• EXTRACT TO READ:
* * * *

Calculates the coefficient of variation of the feature importance.

Parameters:

Name	Type	Description	Default
model	object	The model.	required
test_sample	object	One test sample to calculate the feature importance.	required

Returns:

Name	Type	Description
float		The coefficient of variation of the feature importance.

Source code in nebula/addons/trustworthiness/calculation.py

def get_feature_importance_cv(model, test_sample):
    """
    Calculates the coefficient of variation of the feature importance.

    Args:
        model (object): The model.
        test_sample (object): One test sample to calculate the feature importance.

    Returns:
        float: The coefficient of variation of the feature importance.
    """

    try:
        cv = 0
        batch_size = 10
        device = "cpu"

        if isinstance(model, torch.nn.Module):
            batched_data, _ = test_sample

            n = batch_size
            m = math.floor(0.8 * n)

            background = batched_data[:m].to(device)
            test_data = batched_data[m:n].to(device)

            e = shap.DeepExplainer(model, background)
            shap_values = e.shap_values(test_data)
            if shap_values is not None and len(shap_values) > 0:
                sums = np.array([shap_values[i].sum() for i in range(len(shap_values))])
                abs_sums = np.absolute(sums)
                cv = variation(abs_sums)
    except Exception as e:
        logger.warning("Could not compute feature importance CV with shap")
        cv = 1
    if math.isnan(cv):
        cv = 1
    return cv

get_global_privacy_risk(dp, epsilon, n)

Calculates the global privacy risk by epsilon and the number of clients.

Parameters:

Name	Type	Description	Default
dp	bool	Indicates if differential privacy is used or not.	required
epsilon	int	The epsilon value.	required
n	int	The number of clients in the scenario.	required

Returns:

Name	Type	Description
float		The global privacy risk.

Source code in nebula/addons/trustworthiness/calculation.py

def get_global_privacy_risk(dp, epsilon, n):
    """
    Calculates the global privacy risk by epsilon and the number of clients.

    Args:
        dp (bool): Indicates if differential privacy is used or not.
        epsilon (int): The epsilon value.
        n (int): The number of clients in the scenario.

    Returns:
        float: The global privacy risk.
    """

    if dp is True and isinstance(epsilon, numbers.Number):
        return 1 / (1 + (n - 1) * math.pow(e, -epsilon))
    else:
        return 1

get_map_value_score(score_key, score_map)

Finds the score by the score_key in the score_map and returns the value.

Parameters:

Name	Type	Description	Default
score_key	string	The key to look up in the score_map.	required
score_map	dict	The score map defined in the eval_metrics.json file.	required

Returns:

Name	Type	Description
float		The score obtained in the score_map.

Source code in nebula/addons/trustworthiness/calculation.py

def get_map_value_score(score_key, score_map):
    """

* * * *

• DATA LISTING:
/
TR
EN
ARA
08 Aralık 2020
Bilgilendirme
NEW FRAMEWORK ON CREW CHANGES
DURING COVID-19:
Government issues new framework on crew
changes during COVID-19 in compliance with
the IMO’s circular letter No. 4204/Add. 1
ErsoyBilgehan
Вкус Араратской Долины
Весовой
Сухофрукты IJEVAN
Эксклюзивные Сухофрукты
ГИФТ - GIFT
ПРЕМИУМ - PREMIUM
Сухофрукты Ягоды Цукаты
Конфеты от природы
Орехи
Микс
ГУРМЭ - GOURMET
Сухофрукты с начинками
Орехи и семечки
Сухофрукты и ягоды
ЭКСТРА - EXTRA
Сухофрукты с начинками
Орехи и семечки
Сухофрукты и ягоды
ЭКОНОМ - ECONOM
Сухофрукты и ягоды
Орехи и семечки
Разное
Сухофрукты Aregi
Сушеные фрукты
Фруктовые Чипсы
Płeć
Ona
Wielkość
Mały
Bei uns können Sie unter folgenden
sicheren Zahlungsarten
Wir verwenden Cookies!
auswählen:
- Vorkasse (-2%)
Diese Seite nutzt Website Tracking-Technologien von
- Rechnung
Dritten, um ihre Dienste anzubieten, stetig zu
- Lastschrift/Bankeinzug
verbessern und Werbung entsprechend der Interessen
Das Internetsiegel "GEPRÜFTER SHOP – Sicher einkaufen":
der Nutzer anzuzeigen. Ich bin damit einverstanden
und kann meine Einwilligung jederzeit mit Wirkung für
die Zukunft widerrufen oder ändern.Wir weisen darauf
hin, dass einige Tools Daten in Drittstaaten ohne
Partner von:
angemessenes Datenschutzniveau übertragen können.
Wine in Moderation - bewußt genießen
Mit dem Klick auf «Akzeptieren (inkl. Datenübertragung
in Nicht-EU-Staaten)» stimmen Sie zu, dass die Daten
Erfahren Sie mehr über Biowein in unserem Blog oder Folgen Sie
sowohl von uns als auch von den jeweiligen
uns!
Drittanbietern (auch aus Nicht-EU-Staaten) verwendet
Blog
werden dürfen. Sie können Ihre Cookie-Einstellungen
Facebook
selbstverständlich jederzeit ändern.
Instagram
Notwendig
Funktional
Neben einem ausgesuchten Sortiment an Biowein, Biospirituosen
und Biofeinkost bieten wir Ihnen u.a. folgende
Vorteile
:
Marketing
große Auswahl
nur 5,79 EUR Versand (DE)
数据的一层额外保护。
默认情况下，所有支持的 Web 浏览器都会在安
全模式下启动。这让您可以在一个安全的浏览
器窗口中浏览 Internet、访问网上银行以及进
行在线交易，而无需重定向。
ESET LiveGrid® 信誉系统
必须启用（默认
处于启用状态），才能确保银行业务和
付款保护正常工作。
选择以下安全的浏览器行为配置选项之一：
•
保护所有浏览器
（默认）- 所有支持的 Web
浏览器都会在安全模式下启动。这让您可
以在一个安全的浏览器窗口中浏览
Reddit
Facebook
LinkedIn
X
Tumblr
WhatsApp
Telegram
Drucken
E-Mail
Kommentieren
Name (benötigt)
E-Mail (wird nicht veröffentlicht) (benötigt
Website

* * * *

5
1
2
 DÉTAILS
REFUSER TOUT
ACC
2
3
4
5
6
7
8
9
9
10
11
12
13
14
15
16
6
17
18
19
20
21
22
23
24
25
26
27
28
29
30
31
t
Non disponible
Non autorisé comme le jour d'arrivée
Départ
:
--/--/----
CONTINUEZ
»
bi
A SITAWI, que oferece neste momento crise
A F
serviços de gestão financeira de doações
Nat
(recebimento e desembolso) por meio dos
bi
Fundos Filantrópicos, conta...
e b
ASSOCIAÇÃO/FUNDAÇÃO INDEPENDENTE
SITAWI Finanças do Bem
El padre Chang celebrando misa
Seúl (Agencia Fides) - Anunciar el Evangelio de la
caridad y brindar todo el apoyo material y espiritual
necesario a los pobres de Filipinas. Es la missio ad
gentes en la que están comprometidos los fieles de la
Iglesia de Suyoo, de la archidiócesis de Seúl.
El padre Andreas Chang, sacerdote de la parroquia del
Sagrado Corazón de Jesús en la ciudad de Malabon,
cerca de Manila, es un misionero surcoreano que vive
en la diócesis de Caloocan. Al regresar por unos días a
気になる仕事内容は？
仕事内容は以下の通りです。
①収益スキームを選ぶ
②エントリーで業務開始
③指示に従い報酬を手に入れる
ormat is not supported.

* * * *

• STUDY QUESTIONS:
A - Retype the section of the calculation documentation between "n (int): The number" and "returns the value.", inclusive.
B - List every parameter name given in the Parameters tables of the calculation documentation.
The entries are separate material, apart from the calculation documentation.

• EXERCISE RESULTS:
A -
n (int): The number of clients in the scenario.

    Returns:
        float: The global privacy risk.
    """

    if dp is True and isinstance(epsilon, numbers.Number):
        return 1 / (1 + (n - 1) * math.pow(e, -epsilon))
    else:
        return 1

get_map_value_score(score_key, score_map)

Finds the score by the score_key in the score_map and returns the value.

B - model, test_sample, dp, epsilon, n, score_key, score_map